The White House is protecting attorney-client privilege in withholding legal writings by Roberts when he was principal deputy solicitor general under former President George H.W. Bush. The disagreement over access to decades-old government records flared as Attorney General Alberto Gonzales suggested that, if confirmed, Roberts would not be bound by an earlier statement that the landmark 1973 ruling that established a woman's right to an abortion was settled law.
"From what we know now, John Roberts had a hand in some of the most aggressive assaults on civil rights protections during the Reagan administration," Sen. Edward M. Kennedy, a Massachusetts Democrat, said in a statement. "The White House should make all relevant documents available so that the Senate can make an informed decision."
Committee aides began sifting through the first of thousands of documents to be made available, dating from Roberts' tenure as a special assistant in the Justice Department, and in the White House counsel's office in 1983-86. As a historical footnote, one memo was hard to beat a one-page paper in which the young Roberts reported that beginning "my first day on the job" he had been helping O'Connor prep for her own confirmation hearings to the high court.
"The approach was to avoid giving specific responses to any direct questions on legal issues likely to come before the court, but demonstrating in the response a firm command of the subject area and awareness of the relevant precedents and arguments," Roberts wrote in the Sept. 17, 1981, memo.
Other memos from 1982 showed Roberts advising Smith to support Republican-led efforts in Congress to limit the federal judiciary's power to decide social issues such as abortion and school prayer. In a document dated Feb. 16, 1982, Roberts offered further suggestions to Smith, who was girding for an appearance before conservatives unhappy with judicial nominations early in the Reagan administration. Addressing criticism that judicial nominations weren't "ideologically committed to the president's policies," Roberts suggested something other than a "yes they are" answer.
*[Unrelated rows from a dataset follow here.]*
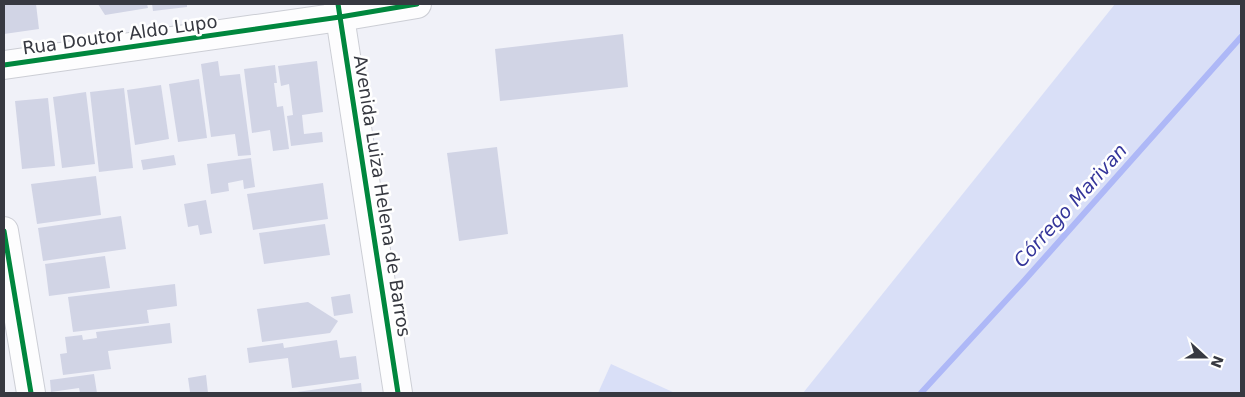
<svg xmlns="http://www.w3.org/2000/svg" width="1245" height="397" viewBox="0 0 1245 397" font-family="'DejaVu Sans',sans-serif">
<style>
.green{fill:#d9dff7}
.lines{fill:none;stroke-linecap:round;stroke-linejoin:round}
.stream{stroke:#aeb8f7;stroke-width:6}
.building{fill:#d1d4e5}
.minor-casing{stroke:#ccced5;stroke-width:30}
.minor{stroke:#fdfdfe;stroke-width:28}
.cycleway-casing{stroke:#fff;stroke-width:8}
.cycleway{stroke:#00873e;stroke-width:5}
.labels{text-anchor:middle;stroke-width:5;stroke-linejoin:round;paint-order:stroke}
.street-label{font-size:18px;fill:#373941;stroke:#fff}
.water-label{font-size:19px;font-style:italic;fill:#34359a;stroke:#fff}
</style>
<rect width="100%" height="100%" fill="#f0f1f8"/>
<g class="green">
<path d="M1115 4H1241V393H803Z"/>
<path d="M611 364 675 393H598Z"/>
</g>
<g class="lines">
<path class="stream" d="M921 393 1023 282 1241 37"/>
</g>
<g class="building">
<path d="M4 4H36L39 29 4 34Z"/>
<path d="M98 4H147L148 8 105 15Z"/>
<path d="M152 4H187V7L153 11Z"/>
<path d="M623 34 628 87 500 101 495 49Z"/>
<path d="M218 61 220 76 240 74 251 155 238 156 235 134 211 137 201 64Z"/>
<path d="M317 61 323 112 302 115 304 134 322 132 323 142 291 146 287 116 293 115 289 84 281 86 278 66Z"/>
<path d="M275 65 277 83H274L277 107 283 106 289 149 273 151 270 130 252 133 244 69Z"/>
<path d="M199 79 207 138 178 142 169 84Z"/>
<path d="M161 85 169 139 135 145 127 90Z"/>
<path d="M124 88 133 168 99 172 90 92Z"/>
<path d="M86 92 95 164 62 168 53 97Z"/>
<path d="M48 98 55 166 22 169 15 101Z"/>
<path d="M497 147 508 234 459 241 447 153Z"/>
<path d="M174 155 176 165 143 170 141 160Z"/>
<path d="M251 158 255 187 244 189 243 180 228 183 229 191 211 194 207 164Z"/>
<path d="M96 176 101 215 37 224 31 184Z"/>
<path d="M323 183 328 219 253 230 247 194Z"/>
<path d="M206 200 212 233 200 235 198 225 188 227 184 204Z"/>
<path d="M121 216 126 249 43 261 38 228Z"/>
<path d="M325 224 330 255 264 264 259 233Z"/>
<path d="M105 256 110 288 49 296 45 264Z"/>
<path d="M175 284 177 306 147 310 149 323 73 332 68 297Z"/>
<path d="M350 294 353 313 334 316 331 297Z"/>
<path d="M308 302 338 321 330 333 262 342 257 309Z"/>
<path d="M170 323 172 343 108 351 111 369 63 375 60 354 67 353 65 337 82 335 83 340 97 338 96 332Z"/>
<path d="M337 340 340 358 356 356 359 379 292 388 288 358 249 363 247 348 283 343 284 348Z"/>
<path d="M94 374 97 393H80L79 388 51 392 50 380Z"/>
<path d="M206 375 208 393H187V392H190L188 378Z"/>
<path d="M361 383 362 393H297V392Z"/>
</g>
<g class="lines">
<defs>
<g id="minor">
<path d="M338 4 398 393"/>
<path d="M4 65 340 17 417 4"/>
<path d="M4 231 31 393"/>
</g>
</defs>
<use href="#minor" class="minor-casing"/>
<use href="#minor" class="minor"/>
<defs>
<g id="cycleway">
<path d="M338 4 398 393"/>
<path d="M4 65 340 17 417 4"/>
<path d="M4 231 31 393"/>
</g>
</defs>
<use href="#cycleway" class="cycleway-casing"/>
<use href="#cycleway" class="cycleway"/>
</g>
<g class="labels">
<g class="street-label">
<text transform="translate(120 35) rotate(-8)" y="6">Rua Doutor Aldo Lupo</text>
<text transform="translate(382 196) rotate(81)" y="6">Avenida Luiza Helena de Barros</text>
</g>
<g class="water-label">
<text transform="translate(1070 205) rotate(-48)" y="7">Córrego Marivan</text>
</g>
</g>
<rect width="1245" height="397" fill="none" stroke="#373941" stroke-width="10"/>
<g transform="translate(1205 357) rotate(111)" stroke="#ffffff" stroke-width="4" paint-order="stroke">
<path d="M0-4L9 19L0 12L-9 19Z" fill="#373941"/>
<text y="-8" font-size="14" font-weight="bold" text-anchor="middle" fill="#373941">N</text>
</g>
</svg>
"Rather, we should shift the debate and briefly touch on our judicial restraint themes," he wrote. "It really should not matter what the personal ideology of our appointees may be, so long as they recognize that their ideology should have no role in the decisional process." It is a point that the Bush administration is making now that regardless of Roberts' personal views, he will rule based on the Constitution and court precedent.